From: David McLauchlan <David.McLauchlan@vuw.ac.nz>
To: Colin Liew <colinliew@gmail.com>
ODG <obligations@uwo.ca>
Date: 24/02/2010 21:48:20 UTC
Subject: RE: NZ Supreme Court on how an offer lapses after a change ofcircumstances

As Colin points out, this is an interesting and unusual case.  If you are teaching Contracts and are old fashioned enough to be requiring students to read, analyse and discuss cases, you won't find a more useful recent case dealing with core formation concepts or one that has simpler, yet teasingly difficult, facts.  Further, a good deal of the reasoning, while outwardly plausible, is found on closer inspection to be seriously confused and inconsistent.  For example, while Elias CJ and Blanchard J  did say that they prefer the legal analysis of Tipping J  to that of McGrath J, it can be convincingly demonstrated that there is essentially no difference between these analyses! Hardly the finest effort of NZ's fledgling highest court!  Incidentally, the case is reported in [2009] 3 NZLR 160.


David


David McLauchlan

Professor of Law

Victoria University of Wellington

________________________________

From: Colin Liew [colinliew@gmail.com]

Sent: Thursday, February 25, 2010 1:53 AM

To: ODG

Subject: NZ Supreme Court on how an offer lapses after a change of circumstances


Dear all,


I hope this has not already been posted, but listmembers may be interested in a recent case decided by the New Zealand Supreme Court regarding when and how an offer can be considered to have lapsed due to a change of circumstances post-offer but pre-acceptance: Nielsen v Dysart Timbers Ltd [2009] NZSC 43, available at http://www.nzlii.org/nz/cases/NZSC/2009/43.html.

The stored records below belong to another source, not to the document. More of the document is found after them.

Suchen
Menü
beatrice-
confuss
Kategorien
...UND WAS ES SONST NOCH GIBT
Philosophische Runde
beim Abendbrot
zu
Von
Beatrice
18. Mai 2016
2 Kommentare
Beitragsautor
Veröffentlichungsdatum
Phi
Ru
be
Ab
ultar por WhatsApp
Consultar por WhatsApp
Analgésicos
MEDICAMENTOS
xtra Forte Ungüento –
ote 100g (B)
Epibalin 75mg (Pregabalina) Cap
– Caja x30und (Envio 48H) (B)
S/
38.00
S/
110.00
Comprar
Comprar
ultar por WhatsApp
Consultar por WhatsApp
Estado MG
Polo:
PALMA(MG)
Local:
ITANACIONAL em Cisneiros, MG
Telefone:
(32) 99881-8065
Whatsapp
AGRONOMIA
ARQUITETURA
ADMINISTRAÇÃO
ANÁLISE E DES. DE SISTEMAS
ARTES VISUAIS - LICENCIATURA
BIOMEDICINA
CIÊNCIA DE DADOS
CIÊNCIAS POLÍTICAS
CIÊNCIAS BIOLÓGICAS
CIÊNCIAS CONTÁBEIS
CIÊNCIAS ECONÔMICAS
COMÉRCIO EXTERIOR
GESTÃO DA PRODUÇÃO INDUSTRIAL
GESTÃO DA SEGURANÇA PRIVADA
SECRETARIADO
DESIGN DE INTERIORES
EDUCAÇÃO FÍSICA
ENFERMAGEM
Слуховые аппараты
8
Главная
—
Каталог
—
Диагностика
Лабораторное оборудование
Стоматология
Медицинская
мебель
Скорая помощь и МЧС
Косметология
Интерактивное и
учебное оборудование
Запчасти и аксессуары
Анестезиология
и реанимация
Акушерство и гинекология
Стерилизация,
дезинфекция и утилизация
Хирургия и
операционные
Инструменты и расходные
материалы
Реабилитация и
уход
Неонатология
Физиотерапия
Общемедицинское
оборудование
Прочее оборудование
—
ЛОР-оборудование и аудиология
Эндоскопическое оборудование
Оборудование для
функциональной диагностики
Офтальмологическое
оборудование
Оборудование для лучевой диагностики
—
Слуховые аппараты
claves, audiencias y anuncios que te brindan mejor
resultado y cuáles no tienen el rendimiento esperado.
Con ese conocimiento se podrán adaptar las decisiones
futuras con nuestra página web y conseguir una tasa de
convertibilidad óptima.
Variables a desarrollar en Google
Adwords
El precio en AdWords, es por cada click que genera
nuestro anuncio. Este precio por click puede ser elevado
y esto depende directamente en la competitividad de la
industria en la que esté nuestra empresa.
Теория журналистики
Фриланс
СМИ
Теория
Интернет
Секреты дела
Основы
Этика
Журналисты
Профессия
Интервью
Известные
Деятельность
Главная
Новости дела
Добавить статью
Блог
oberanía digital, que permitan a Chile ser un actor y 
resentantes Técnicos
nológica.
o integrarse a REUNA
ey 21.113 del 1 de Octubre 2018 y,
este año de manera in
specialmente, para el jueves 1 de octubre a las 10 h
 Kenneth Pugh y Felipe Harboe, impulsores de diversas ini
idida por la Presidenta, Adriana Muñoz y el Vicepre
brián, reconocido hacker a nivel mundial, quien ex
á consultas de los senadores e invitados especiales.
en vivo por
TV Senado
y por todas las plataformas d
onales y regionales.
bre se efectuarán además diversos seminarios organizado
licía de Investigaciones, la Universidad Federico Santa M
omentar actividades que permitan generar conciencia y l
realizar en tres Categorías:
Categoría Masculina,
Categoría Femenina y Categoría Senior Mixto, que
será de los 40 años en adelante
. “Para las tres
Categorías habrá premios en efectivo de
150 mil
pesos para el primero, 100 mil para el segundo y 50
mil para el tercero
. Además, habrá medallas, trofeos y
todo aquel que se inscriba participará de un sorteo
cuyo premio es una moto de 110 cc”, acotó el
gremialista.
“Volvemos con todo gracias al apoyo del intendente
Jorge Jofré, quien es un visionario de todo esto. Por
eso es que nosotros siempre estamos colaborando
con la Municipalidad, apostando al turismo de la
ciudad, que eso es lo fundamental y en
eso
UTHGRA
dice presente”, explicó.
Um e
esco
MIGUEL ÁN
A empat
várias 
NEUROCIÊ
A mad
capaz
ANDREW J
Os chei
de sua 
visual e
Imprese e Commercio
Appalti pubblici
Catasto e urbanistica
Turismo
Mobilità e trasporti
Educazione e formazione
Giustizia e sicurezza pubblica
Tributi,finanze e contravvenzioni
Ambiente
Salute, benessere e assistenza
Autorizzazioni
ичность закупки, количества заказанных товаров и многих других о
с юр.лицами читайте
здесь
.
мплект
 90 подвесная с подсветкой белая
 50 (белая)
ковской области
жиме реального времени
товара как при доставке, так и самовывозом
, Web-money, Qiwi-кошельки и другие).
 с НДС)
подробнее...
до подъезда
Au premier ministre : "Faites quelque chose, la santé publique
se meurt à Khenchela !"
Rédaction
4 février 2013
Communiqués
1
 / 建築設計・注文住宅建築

The facts are somewhat unusual, but may be prone to recur as litigants opt to settle their disputes. In 2007, the New Zealand Court of Appeal held that Nielsen was liable to Dysart for $300,000+, and Nielsen applied for leave to appeal to the Supreme Court. Subsequently, after submissions on the leave application had been filed, Nielsen's lawyer emailed Dysart's lawyer with an offer to settle. A few hours later, the registry of the Supreme Court advised the parties that leave to appeal had been granted. Dysart's lawyer then replied, accepting the offer to settle. Nielsen argued that no contract was formed, as the offer was conditional upon the status of the leave application remaining unknown, and once leave had been granted, circumstances had so changed that the offer lapsed and was incapable of being accepted.


There was an interesting split among the members of the Supreme Court in reasoning and result: Elias CJ and Blanchard J voted to dismiss the appeal, but adopted the reasoning of Tipping and Wilson JJ who voted to allow the appeal, rather than the minority reasoning of McGrath J who also voted to dismiss.


Essentially, the majority reasoning held that an offer would lapse if there was a fundamental change of circumstances post-offer, analogous to the doctrine of frustration, but Elias CJ and Blanchard J considered that, on the facts, since Nielsen did not expressly provide for what would happen to the offer if leave were granted, he must have regarded the offer as capable of acceptance even in those circumstances, and the "fundamental change of circumstances" test was therefore not met.


By contrast, McGrath J considered that this "rule of law" approach was inappropriate, and preferred a "construction" or "implied term" approach, under which an offer was to be interpreted in much the same way a contract is interpreted, to discover whether a condition precedent should be implied into the offer on the basis of the usual tests for implied terms.


An interesting case on the extent to which contractual techniques can be applied to pre-contractual disputes, and for that reason I am not sure how far either the analogy to frustration or to implied terms can be pressed in such a situation.